Problem requirements:
The line containing "ipal Court, you" marks the start. Return it and every later line of the listing below exactly, ending with the last one.

Material to process:

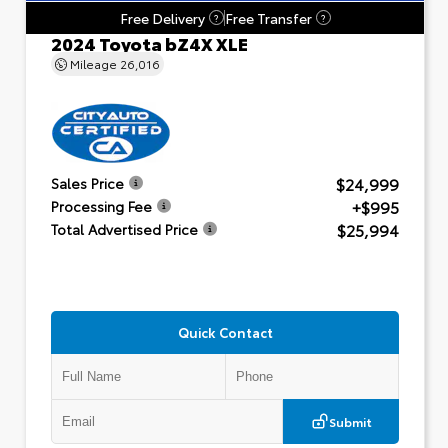
Free Delivery
Free Transfer
?
?
2024 Toyota bZ4X XLE
Mileage
26,016
$24,999
Sales Price
+$995
Processing Fee
$25,994
Total Advertised Price
Quick Contact
Submit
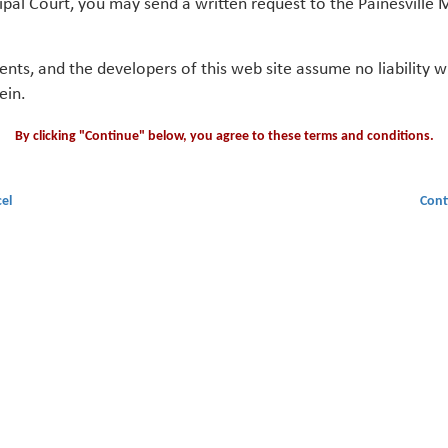
ipal Court, you may send a written request to the Painesville M
gents, and the developers of this web site assume no liability
ein.
By clicking "Continue" below, you agree to these terms and conditions.
el
Cont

Response for this exercise:
ipal Court, you may send a written request to the Painesville M
gents, and the developers of this web site assume no liability
ein.
By clicking "Continue" below, you agree to these terms and conditions.
el
Cont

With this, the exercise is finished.